What the task asks: The answer must be an exact copy of every entry, with no pictures in it.

Material shown:

%%

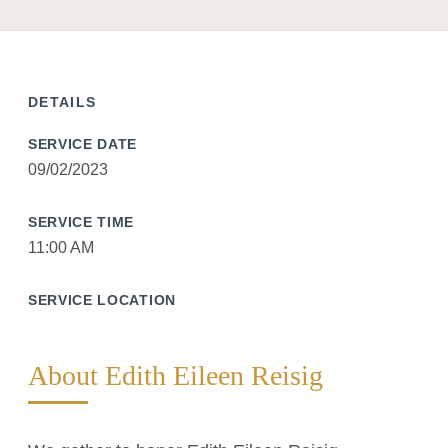
DETAILS
SERVICE DATE
09/02/2023
SERVICE TIME
11:00 AM
SERVICE LOCATION
About Edith Eileen Reisig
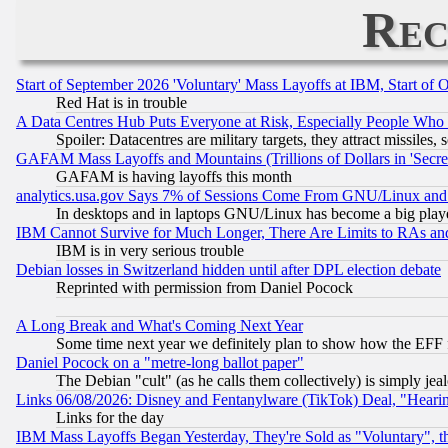
Rec
Start of September 2026 'Voluntary' Mass Layoffs at IBM, Start of 
Red Hat is in trouble
A Data Centres Hub Puts Everyone at Risk, Especially People Who
Spoiler: Datacentres are military targets, they attract missile
GAFAM Mass Layoffs and Mountains (Trillions of Dollars in 'Secret'
GAFAM is having layoffs this month
analytics.usa.gov Says 7% of Sessions Come From GNU/Linux and 
In desktops and in laptops GNU/Linux has become a big play
IBM Cannot Survive for Much Longer, There Are Limits to RAs an
IBM is in very serious trouble
Debian losses in Switzerland hidden until after DPL election debate
Reprinted with permission from Daniel Pocock
A Long Break and What's Coming Next Year
Some time next year we definitely plan to show how the EFF 
Daniel Pocock on a "metre-long ballot paper"
The Debian "cult" (as he calls them collectively) is simply jea
Links 06/08/2026: Disney and Fentanylware (TikTok) Deal, "Heari
Links for the day
IBM Mass Layoffs Began Yesterday, They're Sold as "Voluntary", 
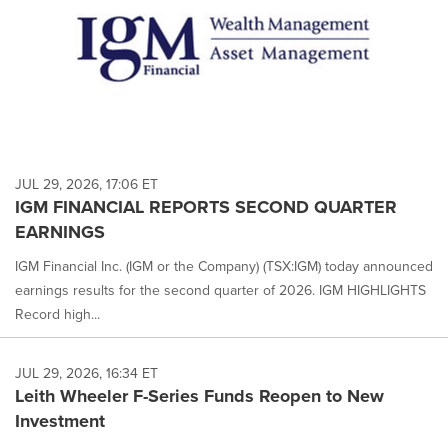
JUL 29, 2026, 17:06 ET
IGM FINANCIAL REPORTS SECOND QUARTER
EARNINGS
IGM Financial Inc. (IGM or the Company) (TSX:IGM) today announced
earnings results for the second quarter of 2026. IGM HIGHLIGHTS
Record high...
JUL 29, 2026, 16:34 ET
Leith Wheeler F-Series Funds Reopen to New
Investment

%%

Solution:
DETAILS
SERVICE DATE
09/02/2023
SERVICE TIME
11:00 AM
SERVICE LOCATION
About Edith Eileen Reisig
Rec
Start of September 2026 'Voluntary' Mass Layoffs at IBM, Start of 
Red Hat is in trouble
A Data Centres Hub Puts Everyone at Risk, Especially People Who
Spoiler: Datacentres are military targets, they attract missile
GAFAM Mass Layoffs and Mountains (Trillions of Dollars in 'Secret'
GAFAM is having layoffs this month
analytics.usa.gov Says 7% of Sessions Come From GNU/Linux and 
In desktops and in laptops GNU/Linux has become a big play
IBM Cannot Survive for Much Longer, There Are Limits to RAs an
IBM is in very serious trouble
Debian losses in Switzerland hidden until after DPL election debate
Reprinted with permission from Daniel Pocock
A Long Break and What's Coming Next Year
Some time next year we definitely plan to show how the EFF 
Daniel Pocock on a "metre-long ballot paper"
The Debian "cult" (as he calls them collectively) is simply jea
Links 06/08/2026: Disney and Fentanylware (TikTok) Deal, "Heari
Links for the day
IBM Mass Layoffs Began Yesterday, They're Sold as "Voluntary", 
JUL 29, 2026, 17:06 ET
IGM FINANCIAL REPORTS SECOND QUARTER
EARNINGS
IGM Financial Inc. (IGM or the Company) (TSX:IGM) today announced
earnings results for the second quarter of 2026. IGM HIGHLIGHTS
Record high...
JUL 29, 2026, 16:34 ET
Leith Wheeler F-Series Funds Reopen to New
Investment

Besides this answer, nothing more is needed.